FAA shutdown complicated by debt negotiations

The struggle to reach a debt deal is hindering efforts to end the partial shutdown of the Federal Aviation Administration, which dragged into its fifth day Wednesday in a partisan standoff between the Democratic-controlled Senate and the Republican-controlled House.

Senate Majority Leader Harry Reid, D-Nev., hasn't taken steps to force a vote on a bill that's necessary to restore the agency's operating authority in part because he doesn't want to tie up the Senate in what could be a time-consuming fight, a leadership aide said. Reid wants to keep the Senate's agenda clear for a quick vote if negotiators settle on a debt deal, said the aide, who asked not to be named because he wasn't authorized to speak publicly.

Democrats also aren't hurrying to force passage of an FAA bill because they expect House Republicans to reject it, the aide said.

The FAA's operating authority expired at midnight on Friday, forcing the furlough of nearly 4,000 employees. Stop-work orders have been issued for more than 150 airport construction projects across the country. About $2.5 billion in grants are being held up because employees who process them have been furloughed.

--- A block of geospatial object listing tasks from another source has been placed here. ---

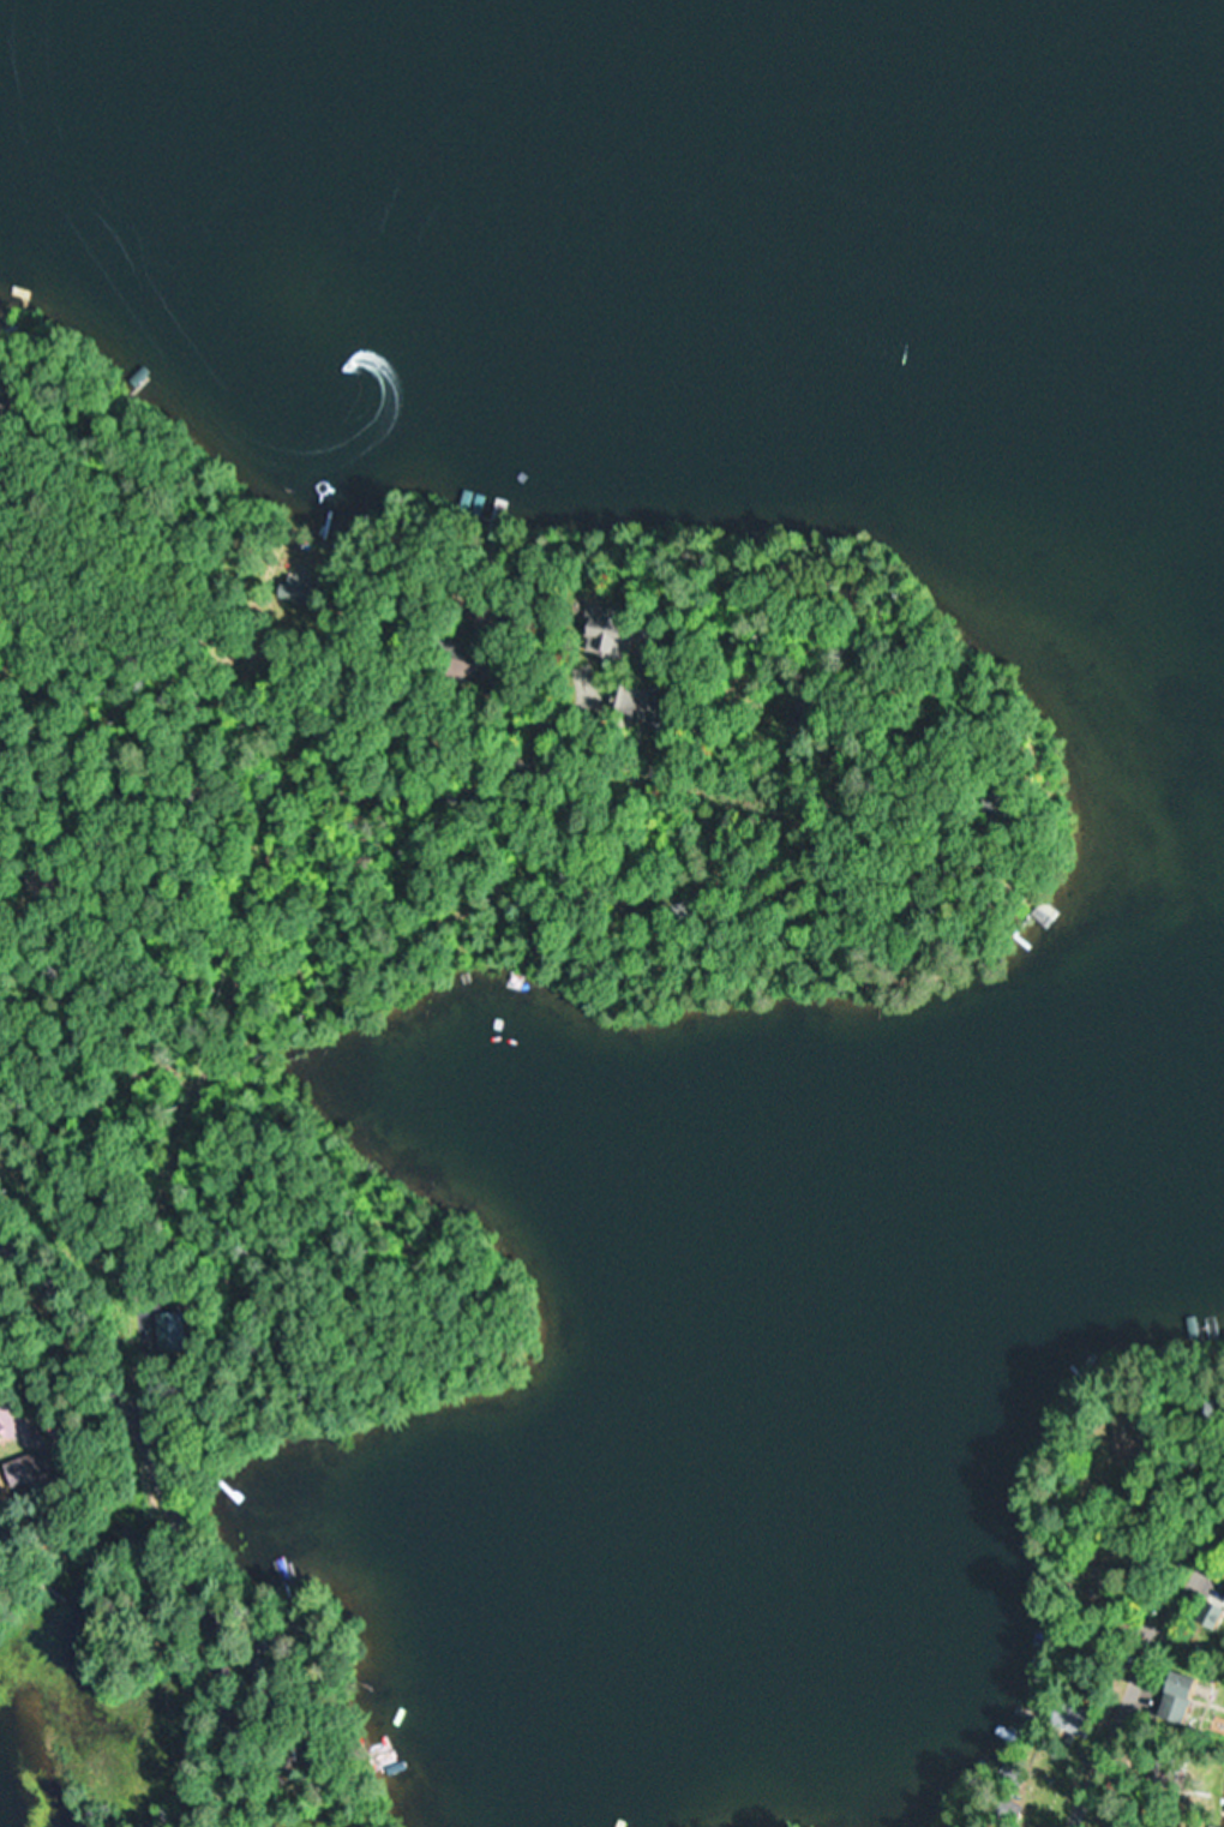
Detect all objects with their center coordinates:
building: (602, 632)
building: (457, 674)
building: (624, 700)
road: (330, 800)
building: (173, 1322)
building: (25, 1471)
road: (170, 1509)
building: (1221, 1598)
road: (1139, 1662)
building: (1137, 1690)
building: (1171, 1700)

Sen. Jay Rockefeller, D-W.Va., chairman of the Senate committee that oversees the FAA, blamed a single air carrier — Delta Air Lines — for the shutdown. He said House Republicans were doing Delta's bidding when they sent the Senate a bill last week to extend FAA's operating authority that they knew Democrats would reject because it contained a provision eliminating $16.5 million in air subsidies to rural communities.

The underlying issue, Rockefeller said in a speech to the Senate, is a GOP effort to get Democrats to accept a labor provision in a long-term funding bill for the FAA that primarily benefits Delta. The bill was passed by the House in April. The Senate passed its own funding bill in February without the labor provision.

The labor provision would overturn a National Mediation Board rule approved last year that allows airline and railroad employees to form a union by a simple majority of those voting. Under the old rule, workers who didn't vote were treated as "no" votes.

Republicans complain that the new rule reverses 75 years of precedent to favor labor unions. Democrats and union officials say the change puts airline and railroad elections under the same democratic rules required for unionizing all other companies.

The White House warned in March that President Barack Obama might veto the bill does not include the new rule.

Delta is the only major carrier that is primarily nonunion.

"I wish I understood why the policy objections of one company — Delta Air Lines — mattered so much to so few and also mattered so much more than the livelihood of thousands of American workers who have been or will shortly be furloughed," Rockefeller said.

Delta spokeswoman Gina Laughlin declined to comment directly on Rockefeller's charge.

"Delta appreciates the service of Senator Rockefeller and remains hopeful that he can lead the Senate to work out its differences with the House and reach agreement on a long-term FAA reauthorization," Laughlin said in an email.

Justin Harclerode, a spokesman for the House Transportation and Infrastructure Committee, said that "while it's true the House is interested in ensuring a balanced unionization process, as well as concluding negotiations on the other unresolved issues in the long-term FAA bill, the claim that Republicans are simply doing the bidding of one entity is simply untrue."